Your objective. Copy the entries word for word. Keep the pictures out.

Data provided.

------------

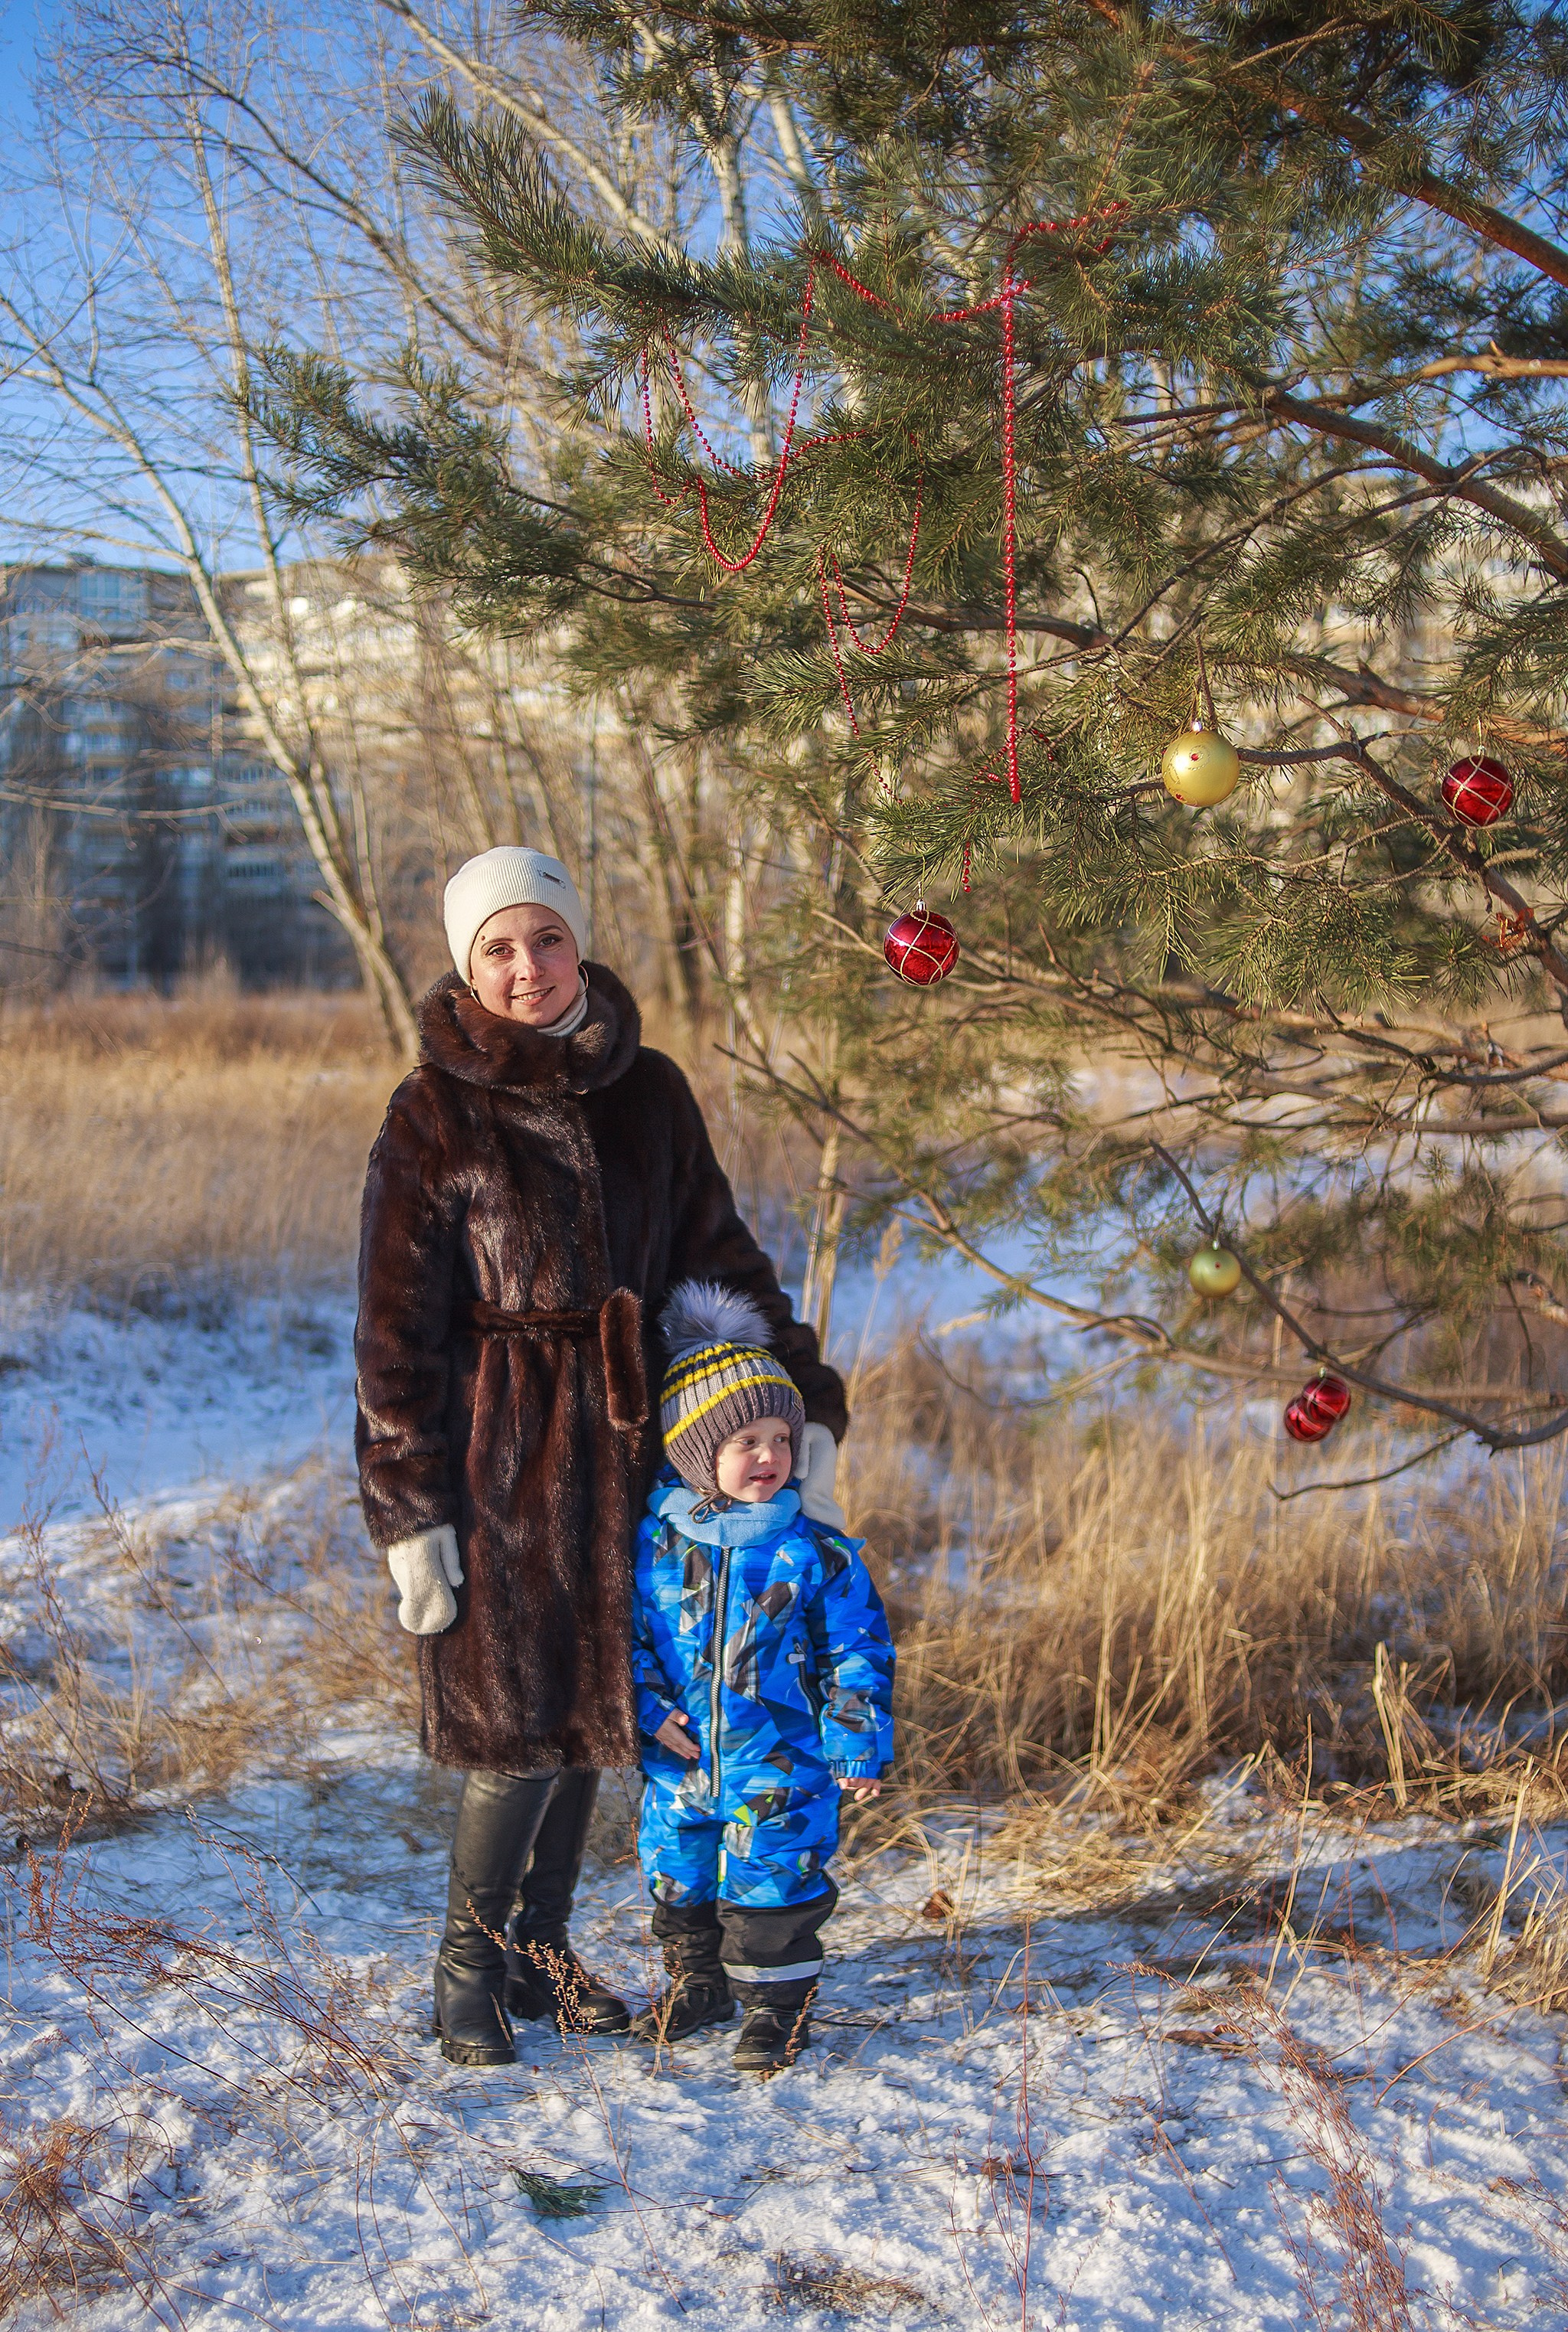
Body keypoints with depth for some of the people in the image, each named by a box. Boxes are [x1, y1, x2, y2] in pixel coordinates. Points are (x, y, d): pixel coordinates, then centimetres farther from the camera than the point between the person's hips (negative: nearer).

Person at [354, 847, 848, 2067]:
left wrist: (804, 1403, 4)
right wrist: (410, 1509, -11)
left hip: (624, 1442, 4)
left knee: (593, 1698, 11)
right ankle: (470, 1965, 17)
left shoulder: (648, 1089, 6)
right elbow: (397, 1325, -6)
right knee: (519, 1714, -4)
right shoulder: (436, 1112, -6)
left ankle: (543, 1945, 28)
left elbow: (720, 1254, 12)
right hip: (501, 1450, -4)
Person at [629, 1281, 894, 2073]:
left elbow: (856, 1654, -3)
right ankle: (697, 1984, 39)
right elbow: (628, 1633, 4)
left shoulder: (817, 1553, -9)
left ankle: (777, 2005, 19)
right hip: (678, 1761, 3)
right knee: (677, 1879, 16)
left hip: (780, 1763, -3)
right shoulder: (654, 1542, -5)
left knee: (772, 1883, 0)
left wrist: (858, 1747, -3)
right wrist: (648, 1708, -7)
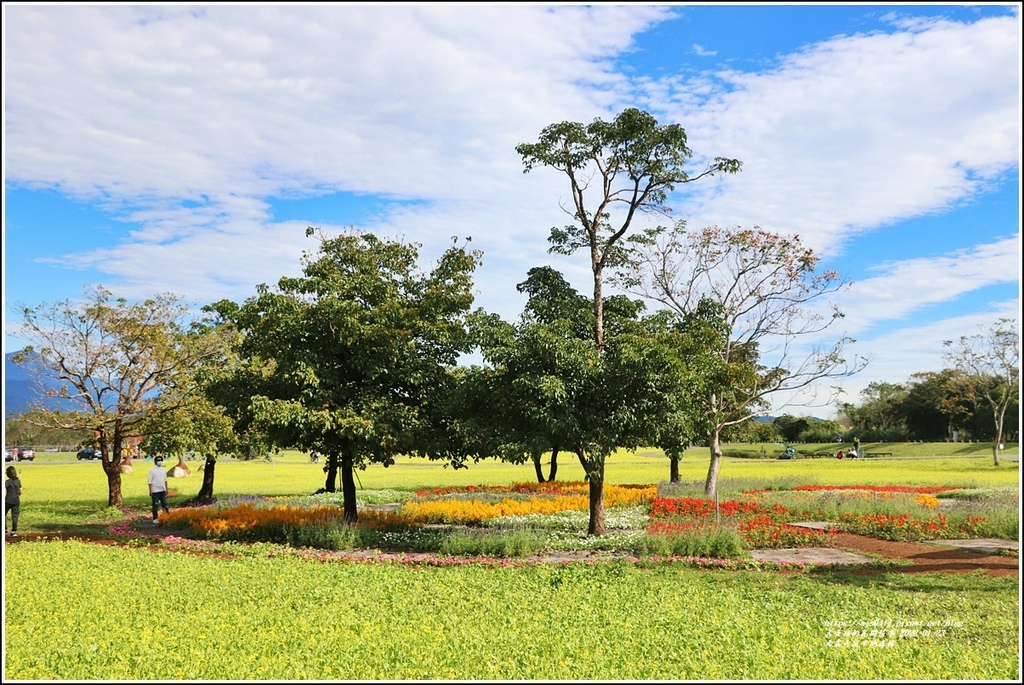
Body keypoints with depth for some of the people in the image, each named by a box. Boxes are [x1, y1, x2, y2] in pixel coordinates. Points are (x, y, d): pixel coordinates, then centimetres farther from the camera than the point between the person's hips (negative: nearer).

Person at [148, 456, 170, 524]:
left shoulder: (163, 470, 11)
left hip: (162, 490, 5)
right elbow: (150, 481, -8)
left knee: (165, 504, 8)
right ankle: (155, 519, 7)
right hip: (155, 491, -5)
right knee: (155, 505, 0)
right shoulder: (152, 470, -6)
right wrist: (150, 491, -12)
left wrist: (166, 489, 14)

------------

Written response.
Body keypoints with depth for some of the people in the image, each named by a box. Boxes are [x1, y1, x2, y2] in pixel coordinates. Points are (x, y, d): pixel coordinates, then centimetres farther from the camera than the point between the person's hips (negative: nearer).

Person at [354, 847, 848, 2067]:
left wrist: (804, 1403, 4)
right wrist: (410, 1509, -11)
left hip: (624, 1442, 4)
left knee: (593, 1698, 11)
right ankle: (470, 1965, 17)
left shoulder: (648, 1089, 6)
right elbow: (397, 1325, -6)
right knee: (519, 1714, -4)
right shoulder: (436, 1112, -6)
left ankle: (543, 1945, 28)
left elbow: (720, 1254, 12)
right hip: (501, 1450, -4)
Person at [629, 1281, 894, 2073]:
left elbow: (856, 1654, -3)
right ankle: (697, 1984, 39)
right elbow: (628, 1633, 4)
left shoulder: (817, 1553, -9)
left ankle: (777, 2005, 19)
right hip: (678, 1761, 3)
right knee: (677, 1879, 16)
left hip: (780, 1763, -3)
right shoulder: (654, 1542, -5)
left knee: (772, 1883, 0)
left wrist: (858, 1747, -3)
right wrist: (648, 1708, -7)
Body keypoints with depth for some of the people in the image, each named by a box. Boxes are [x1, y1, x2, y2] in pixel coordinates. Points are (x, y, d): pixel coordinates, then centimetres farther from the camera than the point between the person's hips (negative: nearer).

Person at [148, 456, 170, 524]:
left shoulder: (163, 470, 11)
left hip: (162, 490, 5)
right elbow: (150, 481, -8)
left knee: (165, 504, 8)
right ankle: (155, 519, 7)
right hip: (155, 491, -5)
right knee: (155, 505, 0)
right shoulder: (152, 470, -6)
right wrist: (150, 491, -12)
left wrist: (166, 489, 14)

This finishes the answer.